* **WHAT IS BEING ASKED**
Look through the data below. Collect every line where the word "round" occurs.
EXCERPTED DATA Start Marker
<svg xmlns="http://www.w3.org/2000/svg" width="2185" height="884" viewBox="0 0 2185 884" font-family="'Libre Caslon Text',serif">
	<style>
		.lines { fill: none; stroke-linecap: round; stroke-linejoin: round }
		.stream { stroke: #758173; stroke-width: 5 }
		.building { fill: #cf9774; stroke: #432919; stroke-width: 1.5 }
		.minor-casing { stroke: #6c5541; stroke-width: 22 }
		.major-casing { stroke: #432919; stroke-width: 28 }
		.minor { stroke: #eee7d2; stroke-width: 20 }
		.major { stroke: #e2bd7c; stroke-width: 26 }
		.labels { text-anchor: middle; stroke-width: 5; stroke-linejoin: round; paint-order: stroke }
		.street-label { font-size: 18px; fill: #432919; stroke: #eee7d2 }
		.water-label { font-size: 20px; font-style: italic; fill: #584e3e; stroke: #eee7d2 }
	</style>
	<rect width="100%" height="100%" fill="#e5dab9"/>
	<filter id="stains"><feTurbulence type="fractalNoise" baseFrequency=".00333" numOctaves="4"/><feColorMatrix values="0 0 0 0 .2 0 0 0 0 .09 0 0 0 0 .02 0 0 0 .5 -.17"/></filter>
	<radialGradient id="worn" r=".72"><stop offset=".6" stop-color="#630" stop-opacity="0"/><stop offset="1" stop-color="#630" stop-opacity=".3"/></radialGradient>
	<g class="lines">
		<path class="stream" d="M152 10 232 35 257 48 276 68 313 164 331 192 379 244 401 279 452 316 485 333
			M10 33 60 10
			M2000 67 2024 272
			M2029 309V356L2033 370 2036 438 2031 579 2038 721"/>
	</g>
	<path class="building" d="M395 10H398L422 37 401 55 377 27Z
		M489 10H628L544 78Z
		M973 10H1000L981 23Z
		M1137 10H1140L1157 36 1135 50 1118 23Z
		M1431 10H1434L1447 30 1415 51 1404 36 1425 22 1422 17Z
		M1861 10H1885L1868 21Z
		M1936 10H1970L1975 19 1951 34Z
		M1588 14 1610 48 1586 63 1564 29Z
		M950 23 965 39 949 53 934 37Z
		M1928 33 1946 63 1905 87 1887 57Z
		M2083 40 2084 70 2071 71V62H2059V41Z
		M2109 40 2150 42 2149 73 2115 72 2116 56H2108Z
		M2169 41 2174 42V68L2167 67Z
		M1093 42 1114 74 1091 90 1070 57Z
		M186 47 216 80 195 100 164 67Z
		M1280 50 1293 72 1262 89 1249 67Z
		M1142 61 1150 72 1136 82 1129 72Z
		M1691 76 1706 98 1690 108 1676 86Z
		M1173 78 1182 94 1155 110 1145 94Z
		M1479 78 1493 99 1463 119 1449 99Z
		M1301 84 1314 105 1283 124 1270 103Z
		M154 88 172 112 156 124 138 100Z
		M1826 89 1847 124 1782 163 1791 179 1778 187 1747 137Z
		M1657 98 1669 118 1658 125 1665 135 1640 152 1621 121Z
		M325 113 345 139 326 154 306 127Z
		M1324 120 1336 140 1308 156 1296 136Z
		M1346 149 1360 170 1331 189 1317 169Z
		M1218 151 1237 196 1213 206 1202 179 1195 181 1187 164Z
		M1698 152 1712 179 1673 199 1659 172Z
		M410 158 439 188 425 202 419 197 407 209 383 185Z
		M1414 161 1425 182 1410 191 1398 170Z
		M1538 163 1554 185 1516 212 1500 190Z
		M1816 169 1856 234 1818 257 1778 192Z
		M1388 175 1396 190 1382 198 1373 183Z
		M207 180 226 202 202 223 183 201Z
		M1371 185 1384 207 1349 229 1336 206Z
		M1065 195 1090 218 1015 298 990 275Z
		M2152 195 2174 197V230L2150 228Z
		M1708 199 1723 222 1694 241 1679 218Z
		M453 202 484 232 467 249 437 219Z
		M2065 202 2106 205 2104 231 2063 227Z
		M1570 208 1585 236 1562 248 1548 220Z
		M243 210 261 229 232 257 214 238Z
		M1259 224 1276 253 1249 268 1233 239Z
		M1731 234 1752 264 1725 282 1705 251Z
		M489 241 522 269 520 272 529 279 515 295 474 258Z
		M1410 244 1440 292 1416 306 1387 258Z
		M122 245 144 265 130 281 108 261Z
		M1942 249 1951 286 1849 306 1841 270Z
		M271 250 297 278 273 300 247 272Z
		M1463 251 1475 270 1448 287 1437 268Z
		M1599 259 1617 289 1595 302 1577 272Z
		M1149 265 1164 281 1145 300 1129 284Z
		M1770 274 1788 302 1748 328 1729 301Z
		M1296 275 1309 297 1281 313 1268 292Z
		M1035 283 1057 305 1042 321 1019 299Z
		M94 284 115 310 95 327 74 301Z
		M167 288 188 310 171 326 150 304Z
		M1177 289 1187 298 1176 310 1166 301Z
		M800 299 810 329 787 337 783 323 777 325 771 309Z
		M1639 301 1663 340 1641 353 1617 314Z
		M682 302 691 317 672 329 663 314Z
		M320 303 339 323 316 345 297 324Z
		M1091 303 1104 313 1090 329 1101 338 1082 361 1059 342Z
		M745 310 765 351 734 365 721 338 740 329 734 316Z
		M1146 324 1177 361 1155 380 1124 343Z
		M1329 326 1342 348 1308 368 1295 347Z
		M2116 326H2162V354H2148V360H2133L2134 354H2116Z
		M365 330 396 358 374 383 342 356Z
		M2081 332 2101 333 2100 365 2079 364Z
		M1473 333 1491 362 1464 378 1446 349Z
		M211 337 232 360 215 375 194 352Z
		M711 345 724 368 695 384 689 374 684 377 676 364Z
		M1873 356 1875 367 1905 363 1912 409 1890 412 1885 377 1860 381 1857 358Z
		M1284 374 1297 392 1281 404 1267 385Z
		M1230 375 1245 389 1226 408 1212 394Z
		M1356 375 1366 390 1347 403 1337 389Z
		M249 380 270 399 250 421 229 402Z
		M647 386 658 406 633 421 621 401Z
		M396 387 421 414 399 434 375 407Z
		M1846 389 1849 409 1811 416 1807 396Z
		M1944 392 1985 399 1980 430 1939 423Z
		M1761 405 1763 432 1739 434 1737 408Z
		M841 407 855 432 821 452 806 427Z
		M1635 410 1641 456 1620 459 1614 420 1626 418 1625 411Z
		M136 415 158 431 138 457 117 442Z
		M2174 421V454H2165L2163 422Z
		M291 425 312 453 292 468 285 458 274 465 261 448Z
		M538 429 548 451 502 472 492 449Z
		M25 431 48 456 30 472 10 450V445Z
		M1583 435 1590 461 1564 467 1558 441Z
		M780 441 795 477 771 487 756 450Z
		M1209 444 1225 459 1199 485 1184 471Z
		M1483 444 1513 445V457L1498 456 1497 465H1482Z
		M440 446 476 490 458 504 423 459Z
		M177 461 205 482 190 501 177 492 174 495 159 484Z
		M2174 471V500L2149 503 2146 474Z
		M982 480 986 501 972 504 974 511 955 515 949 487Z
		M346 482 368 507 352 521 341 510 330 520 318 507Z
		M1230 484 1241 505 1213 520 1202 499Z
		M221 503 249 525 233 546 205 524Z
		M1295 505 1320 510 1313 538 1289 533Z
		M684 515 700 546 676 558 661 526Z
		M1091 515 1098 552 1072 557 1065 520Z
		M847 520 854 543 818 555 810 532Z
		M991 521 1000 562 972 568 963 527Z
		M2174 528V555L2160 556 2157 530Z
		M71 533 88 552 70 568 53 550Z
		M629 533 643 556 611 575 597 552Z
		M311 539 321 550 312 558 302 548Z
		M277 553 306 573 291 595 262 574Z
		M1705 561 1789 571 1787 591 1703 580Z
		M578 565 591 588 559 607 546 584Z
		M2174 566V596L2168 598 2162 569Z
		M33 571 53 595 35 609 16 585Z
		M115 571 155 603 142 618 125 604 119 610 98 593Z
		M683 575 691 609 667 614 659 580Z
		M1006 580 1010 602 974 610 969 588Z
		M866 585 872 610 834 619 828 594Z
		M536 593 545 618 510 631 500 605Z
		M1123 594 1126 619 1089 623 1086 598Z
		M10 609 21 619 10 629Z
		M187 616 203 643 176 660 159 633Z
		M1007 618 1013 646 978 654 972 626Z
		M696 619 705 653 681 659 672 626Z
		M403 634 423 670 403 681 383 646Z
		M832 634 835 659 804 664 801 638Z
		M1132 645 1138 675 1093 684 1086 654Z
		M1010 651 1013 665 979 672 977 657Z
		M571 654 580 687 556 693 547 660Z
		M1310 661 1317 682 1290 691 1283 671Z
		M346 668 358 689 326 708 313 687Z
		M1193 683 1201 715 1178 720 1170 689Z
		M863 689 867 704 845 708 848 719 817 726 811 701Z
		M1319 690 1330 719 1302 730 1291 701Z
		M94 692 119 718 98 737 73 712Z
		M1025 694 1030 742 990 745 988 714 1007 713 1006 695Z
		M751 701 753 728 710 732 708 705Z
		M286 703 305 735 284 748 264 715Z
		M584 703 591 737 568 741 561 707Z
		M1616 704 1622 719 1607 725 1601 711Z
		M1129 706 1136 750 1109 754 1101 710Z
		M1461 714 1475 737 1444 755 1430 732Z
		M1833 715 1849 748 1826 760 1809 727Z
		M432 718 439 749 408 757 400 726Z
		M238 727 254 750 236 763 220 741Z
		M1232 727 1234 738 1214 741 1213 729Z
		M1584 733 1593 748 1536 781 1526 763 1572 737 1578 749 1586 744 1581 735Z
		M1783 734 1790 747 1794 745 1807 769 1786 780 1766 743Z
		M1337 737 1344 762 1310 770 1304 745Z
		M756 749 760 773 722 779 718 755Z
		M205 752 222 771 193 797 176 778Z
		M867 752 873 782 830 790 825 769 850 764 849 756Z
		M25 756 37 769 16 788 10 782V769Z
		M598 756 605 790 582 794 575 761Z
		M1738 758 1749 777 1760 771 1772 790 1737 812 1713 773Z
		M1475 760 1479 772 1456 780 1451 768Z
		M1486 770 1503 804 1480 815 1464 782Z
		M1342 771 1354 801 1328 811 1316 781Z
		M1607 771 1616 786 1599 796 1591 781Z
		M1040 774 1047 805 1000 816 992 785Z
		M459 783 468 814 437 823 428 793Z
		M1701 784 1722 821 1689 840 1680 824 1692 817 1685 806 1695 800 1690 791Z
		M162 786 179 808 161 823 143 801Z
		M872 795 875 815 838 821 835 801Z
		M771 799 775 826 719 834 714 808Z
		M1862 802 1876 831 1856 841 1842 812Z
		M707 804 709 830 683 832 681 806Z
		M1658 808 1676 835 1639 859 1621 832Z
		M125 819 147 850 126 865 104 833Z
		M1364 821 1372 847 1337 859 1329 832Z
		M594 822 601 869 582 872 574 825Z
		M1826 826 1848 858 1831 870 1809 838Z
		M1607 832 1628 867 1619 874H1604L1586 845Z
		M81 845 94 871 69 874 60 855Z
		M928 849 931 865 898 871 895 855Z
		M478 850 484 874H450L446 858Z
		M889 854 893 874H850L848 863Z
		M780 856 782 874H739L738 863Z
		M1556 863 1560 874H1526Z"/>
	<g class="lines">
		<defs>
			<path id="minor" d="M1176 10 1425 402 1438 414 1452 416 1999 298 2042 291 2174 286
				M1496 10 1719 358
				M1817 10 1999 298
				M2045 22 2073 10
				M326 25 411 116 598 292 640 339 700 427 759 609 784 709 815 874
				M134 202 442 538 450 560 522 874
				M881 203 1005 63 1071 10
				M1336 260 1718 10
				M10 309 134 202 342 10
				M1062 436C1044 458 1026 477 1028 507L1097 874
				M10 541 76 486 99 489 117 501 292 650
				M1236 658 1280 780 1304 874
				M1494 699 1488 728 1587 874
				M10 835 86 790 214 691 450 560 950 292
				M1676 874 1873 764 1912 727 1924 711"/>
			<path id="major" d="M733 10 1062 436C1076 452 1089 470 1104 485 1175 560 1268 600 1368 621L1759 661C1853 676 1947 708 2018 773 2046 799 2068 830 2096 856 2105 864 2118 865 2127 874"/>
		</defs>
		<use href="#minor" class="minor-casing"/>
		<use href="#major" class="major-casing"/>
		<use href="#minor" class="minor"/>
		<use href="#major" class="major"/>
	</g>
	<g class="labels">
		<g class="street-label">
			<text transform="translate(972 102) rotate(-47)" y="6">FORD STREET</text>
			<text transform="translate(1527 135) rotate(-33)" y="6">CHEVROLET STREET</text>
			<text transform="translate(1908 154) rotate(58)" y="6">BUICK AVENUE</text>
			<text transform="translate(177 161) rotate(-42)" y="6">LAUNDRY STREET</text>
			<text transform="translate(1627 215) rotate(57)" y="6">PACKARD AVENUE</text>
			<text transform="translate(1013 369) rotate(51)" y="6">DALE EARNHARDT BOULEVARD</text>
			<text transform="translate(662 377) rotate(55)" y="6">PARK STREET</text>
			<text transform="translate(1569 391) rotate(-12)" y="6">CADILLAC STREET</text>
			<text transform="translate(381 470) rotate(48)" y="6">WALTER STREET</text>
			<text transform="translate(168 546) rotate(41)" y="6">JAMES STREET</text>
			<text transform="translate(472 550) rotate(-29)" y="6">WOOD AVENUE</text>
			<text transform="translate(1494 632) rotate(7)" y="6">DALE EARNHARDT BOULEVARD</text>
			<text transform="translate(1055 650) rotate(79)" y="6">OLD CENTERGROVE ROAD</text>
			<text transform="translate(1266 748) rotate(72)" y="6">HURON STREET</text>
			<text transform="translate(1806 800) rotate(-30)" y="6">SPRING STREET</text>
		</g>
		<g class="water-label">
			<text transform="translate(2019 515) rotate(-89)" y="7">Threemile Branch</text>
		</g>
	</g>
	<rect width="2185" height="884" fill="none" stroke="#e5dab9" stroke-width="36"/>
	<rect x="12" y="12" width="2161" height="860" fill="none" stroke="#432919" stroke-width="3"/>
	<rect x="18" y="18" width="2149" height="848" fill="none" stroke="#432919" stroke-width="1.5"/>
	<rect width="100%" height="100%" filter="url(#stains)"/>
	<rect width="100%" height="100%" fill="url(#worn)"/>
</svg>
EXCERPTED DATA End Marker
* **SOLUTION FOR THIS EXERCISE**
		.lines { fill: none; stroke-linecap: round; stroke-linejoin: round }
		.labels { text-anchor: middle; stroke-width: 5; stroke-linejoin: round; paint-order: stroke }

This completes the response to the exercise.